Typically I would pair a 100W panel with a 100Ah (about 1200Wh) battery, again depending on circumstance, this does not give much reserve capacity for cloudy days as here our sun is fairly consistent.


----------



## mosquitomountainman (Jan 25, 2010)

It all depends on how much power you use. We use a 100 watt panel on our U-Haul camper conversion. It's enough for us but then we (mostly our grandson) watch about two hours of movies/cartoons daily using a portable DVD player and Susan and I use our notebook computers for a few hours every day. We normally operate one, 15 watt LED light. for a few hours in the evening. We have one deep-cycle battery and a 400 watt inverter. If we get a couple of cloudy days we run out of power and either use a generator (seldom!) or quit using electricity until the battery is recharged (may take a day or two). 

In our big motorhome we have two, 135 watt panels that keep our small refrigerator running, a couple of hours of watching television using a DVD player and small television, (all purchased for their low power consumption) and one, 12 volt light. Our notebook computers (2) use about 20 to 25 watts of power. We spend several hours a day on them (we are writers). It works for us. We have four golf-cart batteries for power storage. Right now our 400 watt wind turbine is churning it's little blades off because the wind is howling outside. We can run everything electrical in the motorhome without running low on power at this moment and probably the next few days! 

You normally get about five to six hours of direct sunlight which is needed for maximum output. So, expect to get 500 to 700 watts of power produced.
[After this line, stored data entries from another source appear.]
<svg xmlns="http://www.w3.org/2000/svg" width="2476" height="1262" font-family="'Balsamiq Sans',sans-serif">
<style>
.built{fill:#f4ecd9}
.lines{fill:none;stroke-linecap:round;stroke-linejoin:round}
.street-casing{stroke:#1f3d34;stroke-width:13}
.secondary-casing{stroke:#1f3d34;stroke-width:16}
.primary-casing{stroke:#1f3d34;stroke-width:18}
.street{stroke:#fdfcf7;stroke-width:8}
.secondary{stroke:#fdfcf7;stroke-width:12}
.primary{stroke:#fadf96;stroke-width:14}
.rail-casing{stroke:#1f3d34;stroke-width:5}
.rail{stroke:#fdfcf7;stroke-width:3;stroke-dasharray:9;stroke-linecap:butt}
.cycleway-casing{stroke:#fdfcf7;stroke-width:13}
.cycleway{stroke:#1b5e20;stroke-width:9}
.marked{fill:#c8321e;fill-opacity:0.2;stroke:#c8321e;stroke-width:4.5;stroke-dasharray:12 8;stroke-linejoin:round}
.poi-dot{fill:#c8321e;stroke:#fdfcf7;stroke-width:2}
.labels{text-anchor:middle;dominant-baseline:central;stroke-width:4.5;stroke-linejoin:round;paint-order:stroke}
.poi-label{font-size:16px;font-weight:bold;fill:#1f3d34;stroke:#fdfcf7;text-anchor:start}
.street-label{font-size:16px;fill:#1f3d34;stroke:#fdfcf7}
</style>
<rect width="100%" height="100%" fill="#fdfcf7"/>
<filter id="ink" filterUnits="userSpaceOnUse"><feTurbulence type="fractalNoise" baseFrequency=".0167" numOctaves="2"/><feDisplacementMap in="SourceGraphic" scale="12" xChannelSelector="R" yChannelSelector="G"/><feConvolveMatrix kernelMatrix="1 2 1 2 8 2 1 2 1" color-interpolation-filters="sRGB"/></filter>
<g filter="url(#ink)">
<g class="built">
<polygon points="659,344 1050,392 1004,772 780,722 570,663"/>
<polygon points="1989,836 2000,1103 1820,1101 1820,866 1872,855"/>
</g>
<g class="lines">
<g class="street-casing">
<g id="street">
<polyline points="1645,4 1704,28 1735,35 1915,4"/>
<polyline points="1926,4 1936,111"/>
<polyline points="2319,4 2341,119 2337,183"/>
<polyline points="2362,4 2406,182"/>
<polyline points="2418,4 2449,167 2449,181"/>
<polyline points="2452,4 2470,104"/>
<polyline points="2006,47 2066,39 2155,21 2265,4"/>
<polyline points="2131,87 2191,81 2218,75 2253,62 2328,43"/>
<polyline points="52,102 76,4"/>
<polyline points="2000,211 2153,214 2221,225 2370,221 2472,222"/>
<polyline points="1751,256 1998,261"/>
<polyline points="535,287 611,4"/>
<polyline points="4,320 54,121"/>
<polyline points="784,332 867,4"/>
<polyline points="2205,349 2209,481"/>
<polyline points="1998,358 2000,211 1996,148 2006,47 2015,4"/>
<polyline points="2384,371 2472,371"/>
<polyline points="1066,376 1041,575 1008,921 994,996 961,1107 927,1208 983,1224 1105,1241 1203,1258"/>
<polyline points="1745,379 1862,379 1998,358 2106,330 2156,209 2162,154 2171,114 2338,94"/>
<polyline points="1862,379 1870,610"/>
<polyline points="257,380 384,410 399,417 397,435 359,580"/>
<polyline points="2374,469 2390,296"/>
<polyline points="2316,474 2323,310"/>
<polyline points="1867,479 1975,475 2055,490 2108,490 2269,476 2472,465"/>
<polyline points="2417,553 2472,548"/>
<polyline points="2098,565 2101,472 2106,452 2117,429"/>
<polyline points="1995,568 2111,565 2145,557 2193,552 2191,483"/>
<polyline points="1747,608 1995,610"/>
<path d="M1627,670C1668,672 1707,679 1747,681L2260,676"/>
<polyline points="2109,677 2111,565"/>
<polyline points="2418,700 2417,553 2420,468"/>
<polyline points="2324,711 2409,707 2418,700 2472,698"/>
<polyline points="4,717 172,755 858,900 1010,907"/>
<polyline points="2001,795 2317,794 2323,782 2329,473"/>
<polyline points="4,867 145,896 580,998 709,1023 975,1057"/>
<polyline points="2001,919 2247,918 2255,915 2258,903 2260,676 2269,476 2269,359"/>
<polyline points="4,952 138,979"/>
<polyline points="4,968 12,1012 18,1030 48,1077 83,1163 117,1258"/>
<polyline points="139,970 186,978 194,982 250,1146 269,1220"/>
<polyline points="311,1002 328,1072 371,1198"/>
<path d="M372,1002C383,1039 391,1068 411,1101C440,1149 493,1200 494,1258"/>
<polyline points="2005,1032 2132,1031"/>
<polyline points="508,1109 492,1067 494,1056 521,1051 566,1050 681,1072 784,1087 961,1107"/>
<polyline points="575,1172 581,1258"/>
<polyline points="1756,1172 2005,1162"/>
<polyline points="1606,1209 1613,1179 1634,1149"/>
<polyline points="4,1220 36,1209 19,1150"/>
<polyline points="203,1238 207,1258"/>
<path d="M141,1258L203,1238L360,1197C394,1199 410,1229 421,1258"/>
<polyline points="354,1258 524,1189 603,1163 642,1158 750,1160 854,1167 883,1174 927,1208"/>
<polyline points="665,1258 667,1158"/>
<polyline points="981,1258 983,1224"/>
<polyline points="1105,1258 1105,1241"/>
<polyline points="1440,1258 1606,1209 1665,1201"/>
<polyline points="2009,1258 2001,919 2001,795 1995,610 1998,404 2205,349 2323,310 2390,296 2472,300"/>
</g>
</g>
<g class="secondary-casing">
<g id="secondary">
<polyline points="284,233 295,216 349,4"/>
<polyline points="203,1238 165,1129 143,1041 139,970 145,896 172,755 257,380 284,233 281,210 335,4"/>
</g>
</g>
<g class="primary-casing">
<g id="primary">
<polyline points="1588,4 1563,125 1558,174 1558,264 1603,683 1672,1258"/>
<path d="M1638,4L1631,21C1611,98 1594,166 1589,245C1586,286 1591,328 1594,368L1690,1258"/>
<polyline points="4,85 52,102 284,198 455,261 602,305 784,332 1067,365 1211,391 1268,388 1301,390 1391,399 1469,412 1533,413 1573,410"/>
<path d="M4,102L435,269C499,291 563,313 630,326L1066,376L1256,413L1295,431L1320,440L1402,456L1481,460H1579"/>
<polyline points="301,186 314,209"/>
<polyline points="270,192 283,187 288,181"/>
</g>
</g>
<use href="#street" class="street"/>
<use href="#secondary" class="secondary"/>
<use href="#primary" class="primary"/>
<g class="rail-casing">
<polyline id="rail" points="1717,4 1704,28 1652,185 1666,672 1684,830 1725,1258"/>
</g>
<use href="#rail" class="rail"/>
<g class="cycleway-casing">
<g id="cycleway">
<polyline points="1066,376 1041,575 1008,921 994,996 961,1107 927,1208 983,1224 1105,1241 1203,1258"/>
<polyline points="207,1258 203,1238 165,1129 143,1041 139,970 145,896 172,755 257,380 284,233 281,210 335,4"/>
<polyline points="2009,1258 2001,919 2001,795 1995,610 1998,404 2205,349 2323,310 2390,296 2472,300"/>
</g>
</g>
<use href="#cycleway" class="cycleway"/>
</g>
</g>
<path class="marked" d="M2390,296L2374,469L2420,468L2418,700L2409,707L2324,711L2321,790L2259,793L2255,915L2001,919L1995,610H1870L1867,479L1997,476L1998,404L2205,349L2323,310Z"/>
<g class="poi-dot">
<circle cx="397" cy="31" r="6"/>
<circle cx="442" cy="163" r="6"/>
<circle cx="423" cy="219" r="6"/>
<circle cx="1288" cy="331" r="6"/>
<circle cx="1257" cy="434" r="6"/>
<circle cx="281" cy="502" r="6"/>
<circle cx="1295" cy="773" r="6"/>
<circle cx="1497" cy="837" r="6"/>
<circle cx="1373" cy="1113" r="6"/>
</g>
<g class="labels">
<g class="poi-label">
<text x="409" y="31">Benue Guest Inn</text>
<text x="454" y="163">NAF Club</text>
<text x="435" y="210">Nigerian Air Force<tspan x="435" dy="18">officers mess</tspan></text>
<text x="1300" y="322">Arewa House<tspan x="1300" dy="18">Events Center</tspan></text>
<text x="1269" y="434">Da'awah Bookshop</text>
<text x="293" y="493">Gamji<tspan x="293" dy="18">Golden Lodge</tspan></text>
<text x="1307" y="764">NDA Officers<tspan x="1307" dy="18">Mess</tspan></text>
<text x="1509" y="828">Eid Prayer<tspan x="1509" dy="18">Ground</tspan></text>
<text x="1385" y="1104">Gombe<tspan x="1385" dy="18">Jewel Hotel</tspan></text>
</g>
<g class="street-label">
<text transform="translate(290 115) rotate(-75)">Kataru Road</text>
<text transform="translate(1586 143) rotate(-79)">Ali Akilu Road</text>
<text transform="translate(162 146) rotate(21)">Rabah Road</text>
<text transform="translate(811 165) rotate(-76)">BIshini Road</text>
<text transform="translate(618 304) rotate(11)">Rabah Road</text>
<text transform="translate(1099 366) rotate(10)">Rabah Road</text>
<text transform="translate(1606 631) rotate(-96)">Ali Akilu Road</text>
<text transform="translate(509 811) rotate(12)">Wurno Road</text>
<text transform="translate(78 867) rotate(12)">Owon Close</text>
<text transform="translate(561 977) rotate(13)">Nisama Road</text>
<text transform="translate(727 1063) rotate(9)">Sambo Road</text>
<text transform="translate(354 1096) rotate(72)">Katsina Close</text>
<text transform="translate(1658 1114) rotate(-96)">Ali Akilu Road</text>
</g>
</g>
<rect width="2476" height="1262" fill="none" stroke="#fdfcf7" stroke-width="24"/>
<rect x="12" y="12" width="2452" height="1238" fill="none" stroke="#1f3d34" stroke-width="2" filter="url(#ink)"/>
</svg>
Expect to lose a percentage of that power to resistance in lines, connections etc. (for example: if you draw 100 watts of power from a battery it will take approximately 125 watts of charging power to bring the battery back to it's previous level of charge). 
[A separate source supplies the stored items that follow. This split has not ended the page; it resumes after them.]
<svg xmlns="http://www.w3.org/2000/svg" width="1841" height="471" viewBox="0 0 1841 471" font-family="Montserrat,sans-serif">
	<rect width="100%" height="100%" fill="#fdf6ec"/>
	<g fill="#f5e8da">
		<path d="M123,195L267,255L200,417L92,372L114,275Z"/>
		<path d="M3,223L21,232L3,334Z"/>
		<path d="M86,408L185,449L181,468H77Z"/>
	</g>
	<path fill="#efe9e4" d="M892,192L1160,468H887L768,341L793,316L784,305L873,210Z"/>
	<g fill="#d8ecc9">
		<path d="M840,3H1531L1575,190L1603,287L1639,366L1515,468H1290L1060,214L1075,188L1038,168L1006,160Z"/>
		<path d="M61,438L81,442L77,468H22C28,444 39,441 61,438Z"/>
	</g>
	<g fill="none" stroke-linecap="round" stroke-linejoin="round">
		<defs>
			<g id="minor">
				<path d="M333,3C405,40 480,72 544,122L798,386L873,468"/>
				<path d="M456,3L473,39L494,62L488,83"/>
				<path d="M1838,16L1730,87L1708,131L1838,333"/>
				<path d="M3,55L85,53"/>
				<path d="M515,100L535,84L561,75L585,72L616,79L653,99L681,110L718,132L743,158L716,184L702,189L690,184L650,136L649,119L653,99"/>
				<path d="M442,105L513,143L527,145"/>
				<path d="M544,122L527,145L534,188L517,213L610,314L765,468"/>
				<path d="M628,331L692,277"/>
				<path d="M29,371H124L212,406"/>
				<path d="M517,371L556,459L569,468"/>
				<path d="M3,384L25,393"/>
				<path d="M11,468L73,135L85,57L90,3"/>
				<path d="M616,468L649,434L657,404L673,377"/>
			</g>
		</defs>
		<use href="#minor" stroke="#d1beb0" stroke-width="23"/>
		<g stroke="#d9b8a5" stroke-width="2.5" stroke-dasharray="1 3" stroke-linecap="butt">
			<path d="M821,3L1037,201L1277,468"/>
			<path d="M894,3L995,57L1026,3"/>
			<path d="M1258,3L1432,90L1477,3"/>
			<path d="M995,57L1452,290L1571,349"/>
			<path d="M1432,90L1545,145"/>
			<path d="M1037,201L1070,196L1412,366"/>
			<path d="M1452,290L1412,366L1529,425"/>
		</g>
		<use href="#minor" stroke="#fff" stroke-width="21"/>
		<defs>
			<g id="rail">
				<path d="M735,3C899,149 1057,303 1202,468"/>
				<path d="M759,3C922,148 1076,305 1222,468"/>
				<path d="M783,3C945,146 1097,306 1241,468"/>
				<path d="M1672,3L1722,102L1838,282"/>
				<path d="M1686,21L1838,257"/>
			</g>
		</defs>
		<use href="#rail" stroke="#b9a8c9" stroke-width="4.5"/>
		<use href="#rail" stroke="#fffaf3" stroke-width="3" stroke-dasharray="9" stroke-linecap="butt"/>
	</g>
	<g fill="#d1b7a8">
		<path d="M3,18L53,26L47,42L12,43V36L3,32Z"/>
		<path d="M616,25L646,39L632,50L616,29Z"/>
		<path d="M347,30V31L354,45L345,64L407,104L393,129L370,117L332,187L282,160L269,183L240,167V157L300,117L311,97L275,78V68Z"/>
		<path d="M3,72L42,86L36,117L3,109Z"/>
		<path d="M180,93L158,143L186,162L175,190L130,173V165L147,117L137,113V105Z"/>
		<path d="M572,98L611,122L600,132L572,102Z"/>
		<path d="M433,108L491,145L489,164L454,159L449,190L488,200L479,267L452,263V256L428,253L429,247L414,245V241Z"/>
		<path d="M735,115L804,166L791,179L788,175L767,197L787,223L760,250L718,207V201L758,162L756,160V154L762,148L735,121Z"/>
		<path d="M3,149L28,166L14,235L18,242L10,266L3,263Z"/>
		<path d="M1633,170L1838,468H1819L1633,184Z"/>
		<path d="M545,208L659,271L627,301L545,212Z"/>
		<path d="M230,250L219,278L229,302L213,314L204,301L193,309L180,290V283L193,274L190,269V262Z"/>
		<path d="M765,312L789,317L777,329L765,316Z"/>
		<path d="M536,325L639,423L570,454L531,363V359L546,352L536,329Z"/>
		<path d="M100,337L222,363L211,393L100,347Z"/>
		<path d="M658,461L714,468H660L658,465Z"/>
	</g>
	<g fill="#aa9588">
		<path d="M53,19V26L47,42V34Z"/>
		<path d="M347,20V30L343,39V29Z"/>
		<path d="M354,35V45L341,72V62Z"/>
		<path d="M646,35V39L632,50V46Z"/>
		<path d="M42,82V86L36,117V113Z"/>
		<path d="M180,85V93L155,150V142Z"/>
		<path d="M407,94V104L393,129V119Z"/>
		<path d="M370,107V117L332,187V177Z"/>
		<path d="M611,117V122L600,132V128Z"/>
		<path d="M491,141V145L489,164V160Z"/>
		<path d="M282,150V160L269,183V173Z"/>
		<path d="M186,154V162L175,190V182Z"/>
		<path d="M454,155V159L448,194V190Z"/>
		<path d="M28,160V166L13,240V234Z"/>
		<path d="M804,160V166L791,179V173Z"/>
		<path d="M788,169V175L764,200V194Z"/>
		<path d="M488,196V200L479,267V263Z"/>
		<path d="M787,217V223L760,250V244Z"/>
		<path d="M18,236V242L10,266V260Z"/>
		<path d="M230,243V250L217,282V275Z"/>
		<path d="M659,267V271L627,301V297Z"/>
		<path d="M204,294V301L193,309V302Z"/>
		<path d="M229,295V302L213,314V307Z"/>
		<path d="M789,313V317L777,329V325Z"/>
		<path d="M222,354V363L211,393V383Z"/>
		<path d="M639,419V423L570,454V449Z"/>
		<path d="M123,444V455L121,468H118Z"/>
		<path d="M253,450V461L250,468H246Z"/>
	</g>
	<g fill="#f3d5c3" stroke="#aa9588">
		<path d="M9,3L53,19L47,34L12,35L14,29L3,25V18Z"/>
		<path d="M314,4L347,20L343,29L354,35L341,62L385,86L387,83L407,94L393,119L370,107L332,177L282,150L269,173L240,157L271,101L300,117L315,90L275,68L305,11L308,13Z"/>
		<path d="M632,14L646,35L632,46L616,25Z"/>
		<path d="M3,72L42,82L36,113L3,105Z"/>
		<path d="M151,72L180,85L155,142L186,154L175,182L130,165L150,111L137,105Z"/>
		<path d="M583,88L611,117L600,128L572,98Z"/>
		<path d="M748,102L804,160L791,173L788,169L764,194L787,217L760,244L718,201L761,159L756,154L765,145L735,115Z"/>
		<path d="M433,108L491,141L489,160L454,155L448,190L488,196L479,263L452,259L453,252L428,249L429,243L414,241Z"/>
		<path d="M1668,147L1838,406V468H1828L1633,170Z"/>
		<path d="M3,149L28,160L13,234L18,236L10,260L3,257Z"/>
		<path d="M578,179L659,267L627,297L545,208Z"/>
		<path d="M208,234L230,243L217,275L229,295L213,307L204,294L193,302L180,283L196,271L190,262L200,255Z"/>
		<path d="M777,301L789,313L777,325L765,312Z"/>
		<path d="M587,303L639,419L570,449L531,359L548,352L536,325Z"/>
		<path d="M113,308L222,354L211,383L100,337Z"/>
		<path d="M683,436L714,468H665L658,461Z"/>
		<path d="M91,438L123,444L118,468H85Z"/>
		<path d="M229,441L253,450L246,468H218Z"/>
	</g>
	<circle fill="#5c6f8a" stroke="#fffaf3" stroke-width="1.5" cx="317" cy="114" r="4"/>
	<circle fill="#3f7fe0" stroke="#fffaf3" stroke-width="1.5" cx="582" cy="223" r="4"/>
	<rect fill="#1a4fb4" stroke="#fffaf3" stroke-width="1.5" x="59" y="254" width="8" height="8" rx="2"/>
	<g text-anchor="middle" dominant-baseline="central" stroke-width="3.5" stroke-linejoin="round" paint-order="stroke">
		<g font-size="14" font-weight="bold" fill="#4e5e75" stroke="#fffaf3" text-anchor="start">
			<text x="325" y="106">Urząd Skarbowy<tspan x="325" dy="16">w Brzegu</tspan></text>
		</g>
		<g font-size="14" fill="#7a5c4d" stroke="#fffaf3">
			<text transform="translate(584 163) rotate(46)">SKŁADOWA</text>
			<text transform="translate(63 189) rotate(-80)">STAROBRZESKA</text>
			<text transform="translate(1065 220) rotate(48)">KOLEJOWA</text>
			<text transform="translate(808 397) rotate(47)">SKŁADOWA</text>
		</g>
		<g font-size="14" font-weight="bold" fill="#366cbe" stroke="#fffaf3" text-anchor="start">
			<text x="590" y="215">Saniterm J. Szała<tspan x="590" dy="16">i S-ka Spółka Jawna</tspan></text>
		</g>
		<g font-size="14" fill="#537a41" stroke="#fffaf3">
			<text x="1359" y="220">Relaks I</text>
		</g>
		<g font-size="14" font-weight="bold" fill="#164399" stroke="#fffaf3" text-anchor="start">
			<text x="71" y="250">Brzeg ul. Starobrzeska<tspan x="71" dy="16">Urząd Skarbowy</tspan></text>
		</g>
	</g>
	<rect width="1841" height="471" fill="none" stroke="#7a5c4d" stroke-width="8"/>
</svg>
If you produce 700 watts of power daily you can power a notebook computer for five hours (125 watts), two, 15 watt light bulbs for four hours (120 watts), A television/DVD player for three hours (300 watts) and you'll have about 155 watts left over. You'll also need to recharge the battery to replenish the power used during the evening hours so it will be fully charged by evening. That means if you use power during the day to run televisions, etc. that amount of power is not available to recharge the batteries. Notice that you aren't using toasters, toaster ovens, microwaves, desk type computers, large screen televisions, X Box, etc. You won't have enough power to run a large refrigerator either.

The key to living off-grid is adapting to being off-grid. You adapt to your power availability. If you have lots of power being generated you can use more electricity. Cut back on electrical use on cloudy or low power days. Also, purchase electrical appliances with off-grid power generation in mind. We always open the box and figure how many watts an appliance uses before purchasing it. Around here there are enough people living off-grid that we've never gotten any resistance from store clerks or management when asking to do this. When looking at refrigerators figure the listed watt rating and divide that by 33 percent. (A refrigerator motor/compressor normally runs about 1/3 of the day - eight hours total - rather than 24 hours a day.)


----------